When Kaiba Gionfriddo was born, his parents never expected their child to have a fatal condition which caused his windpipe to collapse daily. Kaiba had been born with the main arteries to his heart and lungs replaced which squeezed his windpipe, causing his breathing to stop and occasionally his heart too. After analyzing Kaiba’s condition, a team of researchers suggested that a 3D printer could potentially be the solution for his disorder. The researchers at the University of Michigan have been researching artificial airway splints but had never implanted one into an actual patient; desperate to save their son, Kaiba’s parents took the risk and the process quickly started.
Soon after the parents’ consent, the team from University of Michigan set out to use high-resolution imaging to study Kaiba’s trachea and bronchus. Through utilizing the data from the CT scans, the team of researchers were able to create an accurate 3D visual model of a splint through using computer aided design software. Once it was designed, the 3D printer was printed using a biopolymer called polycaprolactone, the optimal material for Kaiba’s condition. Dr. Scott Hollister, professor of biomedical engineer behind the 3D printed implant comments:
“The material we used is a nice choice for this. It takes about two to three years for the trachea to remodel and grow into a healthy state, and that's about how long this material will take to dissolve into the body.”

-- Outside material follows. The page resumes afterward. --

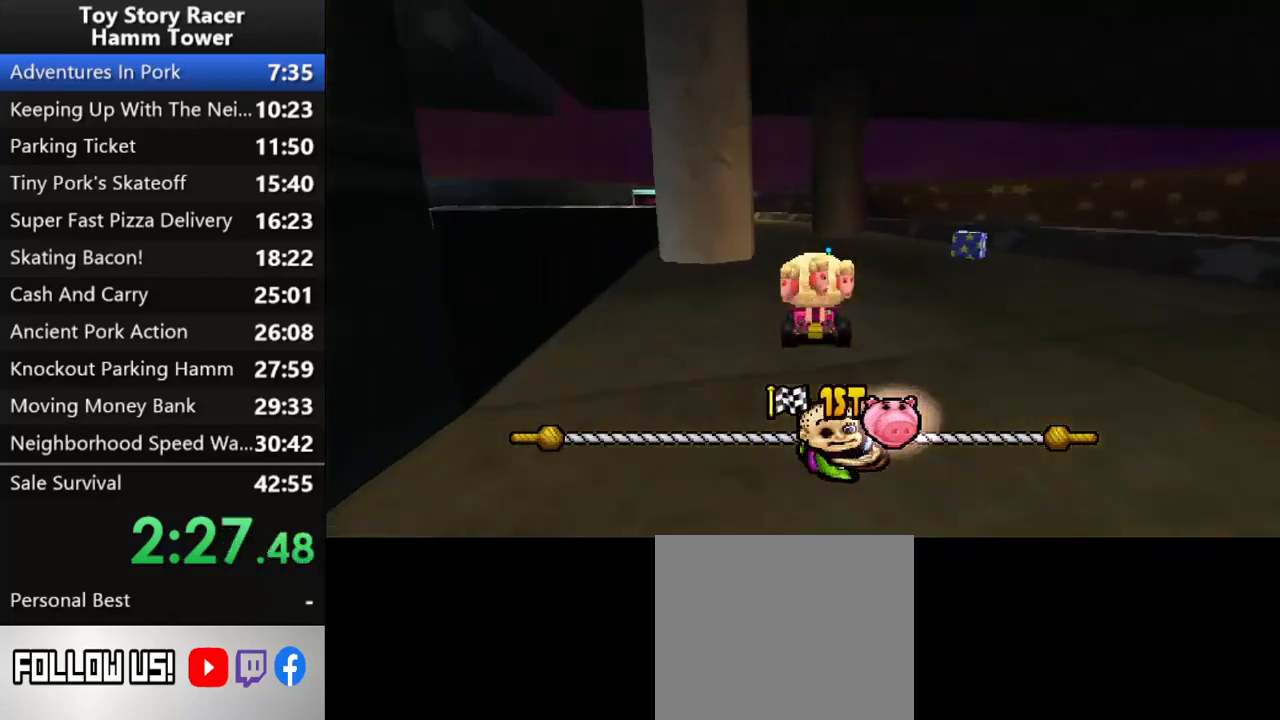
{"buttons": ["CROSS"], "right_stick": "center", "events": [[200, "DPAD_LEFT", "down"], [300, "DPAD_LEFT", "up"]]}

Though the risks were high and Kaiba’s parents were constantly warned there was a good chance he would not leave the hospital alive, the operation turned out to be a success. After 21 days of the operation, Kaiba has not had breathing troubles since.
Glenn Green, associate professor of paediatric otolaryngology at Michigan, said: “Severe tracheobronchomalacia has been a condition that has bothered me for years. I have seen children die from it. Even with the best treatments, Kaiba was imminently going to die. To see this device work is a major accomplishment and offers hope for these children.”
While it is not the first time 3D printing has had a positive effect in medicine, this event was an amazing feat as it offers huge hope for the 1 in 22,000 babies who suffer severe cases of tracheomalacia. The success of this operation will hopefully lead to the development of further objects aiding medical conditions, such as structures used in ear, nose and throat surgery.